There is space ABOVE the spine. So a high shot could easily go through backstrap and not lung or spine.


----------



## sdkohio (Jul 26, 2008)

I am sure I am preaching to the choir, but remember if you ranged him at 32 from a stand it was probably more like 27. The distance that counts is the distance from the base of the tree to the deer not the angle distance. Good luck, we all have those things happen. Learning from it is the important part.


----------



## VitalShot (Feb 10, 2012)

The angle will shorten the distance. 


Outdoor Hub mobile, the outdoor information engine


----------



## Mad-Eye Moody (May 27, 2008)

Fishlandr75 said:


> there is no "space" between the spine and the lungs.. M.Magis made a post of this on another thread.. showed an XRAY of a cross section of the deer... shows it plain as day..theres no space there...certainly not enough for a broadhead to slip through and not hit something vital.. but you are correct in that hitting only one lung is very possible, and probably not lethal either


You are correct. I was typing faster than I was thinking. I meant the top of the back. I hit a buck in wv high and dropped it with an arrow two weeks ago in its tracks. Couldn't believe how low from the top I hit it and still broke the spine.


----------



## buckeyebowman (Feb 24, 2012)

Lundy said:


> Different scenario however, The Lakosky buck had no penetration and did not hit the lungs.
> 
> This deer is carrying around a shaft and broadhead in him and was hit behind the shoulder.


As far as we, and the OP, know. It's amazing how you can think you hit a deer in a certain place and, upon finding it, or, seeing it again later still on its feet, discover that your perception was a bit off the mark. Even slo-mo footage on the hunting shows can be foolers. Many times it's, after a longer than anticipated tracking job, "Wow, I hit him higher (or lower, more forward, or farther back) than I thought." 

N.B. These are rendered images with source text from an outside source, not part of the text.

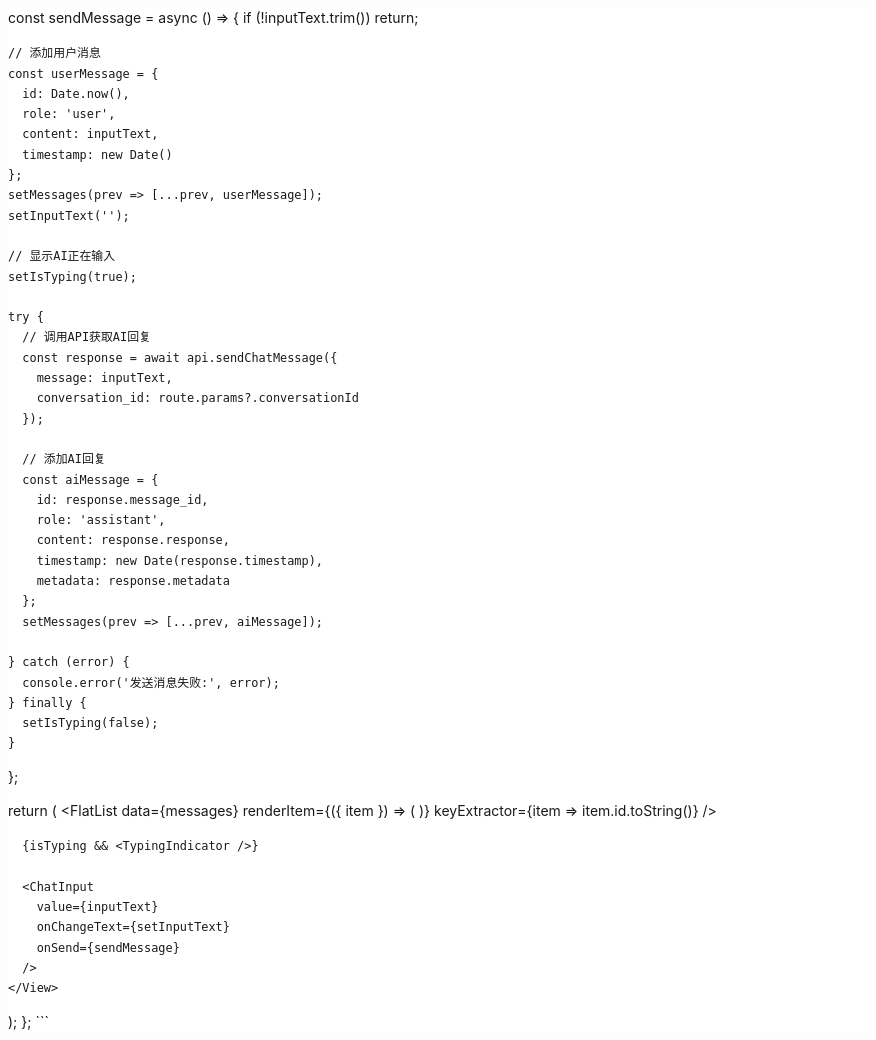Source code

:   const sendMessage = async () => {
    if (!inputText.trim()) return;
    
    // 添加用户消息
    const userMessage = {
      id: Date.now(),
      role: 'user',
      content: inputText,
      timestamp: new Date()
    };
    setMessages(prev => [...prev, userMessage]);
    setInputText('');
    
    // 显示AI正在输入
    setIsTyping(true);
    
    try {
      // 调用API获取AI回复
      const response = await api.sendChatMessage({
        message: inputText,
        conversation_id: route.params?.conversationId
      });
      
      // 添加AI回复
      const aiMessage = {
        id: response.message_id,
        role: 'assistant',
        content: response.response,
        timestamp: new Date(response.timestamp),
        metadata: response.metadata
      };
      setMessages(prev => [...prev, aiMessage]);
      
    } catch (error) {
      console.error('发送消息失败:', error);
    } finally {
      setIsTyping(false);
    }
  };
  
  return (
    <View style={styles.container}>
      <FlatList
        data={messages}
        renderItem={({ item }) => (
          <MessageBubble message={item} />
        )}
        keyExtractor={item => item.id.toString()}
      />
      
      {isTyping && <TypingIndicator />}
      
      <ChatInput
        value={inputText}
        onChangeText={setInputText}
        onSend={sendMessage}
      />
    </View>
  );
};
\`\`\`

Don't get me wrong, I admire davycrockett's persistence in trying to recover this deer. If the deer actually is dead, and he is unsuccessful in recovering it, that's a genuine shame. But, it's probably happened to even the most conscientious bow hunter at least once.


----------



## Guest (Nov 5, 2012)

The good news is....high hits in that area can be very survivable. So, you never know...he may make it!


----------